Seriously though, I am inclined towards approaches, such as pre-registration, which limit the number of researcher degrees of freedom in analysis. It's not necessarily that statistics are broken. It's that the system incentivizes researchers to break the assumptions underlying these statistical tests.




What informs your priors?

That is the core issue with practical applications of Bayesian statistics. Especially because it is a totally new parameter that people can complain about. At best this leads to rampant bikeshedding, at worst we get prior-hacking as opposed to p-hacking.


What I wonder is, given a system with perverse incentives, won't people find a way to abuse Bayesian statistics?


I'm sure they would! But there's a pretty strong argument it's a step in the right direction. Actually, this link makes a more modest proposal that papers should report likelihoods rather than p-values.
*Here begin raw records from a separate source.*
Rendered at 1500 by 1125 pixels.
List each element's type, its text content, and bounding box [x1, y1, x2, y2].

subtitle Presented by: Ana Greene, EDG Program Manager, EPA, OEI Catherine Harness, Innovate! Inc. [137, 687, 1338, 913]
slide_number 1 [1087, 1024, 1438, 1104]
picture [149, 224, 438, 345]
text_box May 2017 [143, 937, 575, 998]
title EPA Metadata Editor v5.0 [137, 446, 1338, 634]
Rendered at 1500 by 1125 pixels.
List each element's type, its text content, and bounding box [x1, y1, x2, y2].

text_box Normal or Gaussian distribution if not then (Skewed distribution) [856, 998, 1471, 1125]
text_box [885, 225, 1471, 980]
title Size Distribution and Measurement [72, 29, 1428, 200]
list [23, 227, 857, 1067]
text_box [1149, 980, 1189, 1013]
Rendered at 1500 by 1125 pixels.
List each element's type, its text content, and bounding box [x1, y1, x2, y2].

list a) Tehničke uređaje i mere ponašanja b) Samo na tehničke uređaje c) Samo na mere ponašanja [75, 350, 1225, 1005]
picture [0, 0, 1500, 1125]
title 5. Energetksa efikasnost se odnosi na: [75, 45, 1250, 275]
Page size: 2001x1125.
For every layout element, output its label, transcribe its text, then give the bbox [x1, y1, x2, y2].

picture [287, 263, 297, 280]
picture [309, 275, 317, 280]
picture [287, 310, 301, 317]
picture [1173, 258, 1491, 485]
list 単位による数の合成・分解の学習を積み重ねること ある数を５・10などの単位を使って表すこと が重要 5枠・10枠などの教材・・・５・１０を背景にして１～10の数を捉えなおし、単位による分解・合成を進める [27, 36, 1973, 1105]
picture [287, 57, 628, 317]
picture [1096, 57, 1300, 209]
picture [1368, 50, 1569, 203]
This avoids reported results results depending on priors (which perhaps we don't trust authors to choose well), though a reader can easily impose themselves if they want to.

https://arbital.com/p/likelihoods_not_pvalues/

You still have the option to muck with things by choosing your hypothesis class in a bad way-- nothing can really replace publishing data!


Probably.. but with Bayesian methods at your model/data updates its priors, rather than you effectively embedding your prior beliefs into your models via selectively choosing tests that support them.


It's very easy to let that slip into post hoc justification of your priors.


In my view, "prior" may be a misnomer. There is nothing that I'm aware of in Bayes' theorem to suggest that you have to formulate your priors before gathering or analyzing your data. I would describe priors as constraints that are included in an analysis, to narrow the results based on additional information that you're aware of. Bayes' theorem mainly provides a framework for computing what happens when you do that.


Maybe the prior doesn’t need to be formulated _before_ getting the data, but it needs to be _independent_ of the data.


Why become Bayesian? The rational actor theorems that drove that in the '60's turn out not to apply if you use a class of priors instead of a single prior, and single priors are overspecific to capture belief in most cases.

Better to go all the way down to decision theory.


Do you have some fuller description of, or some links to, the work you are referring to?

Also, would decision theory replace Bayesian inference? Would it not rather _use_ it?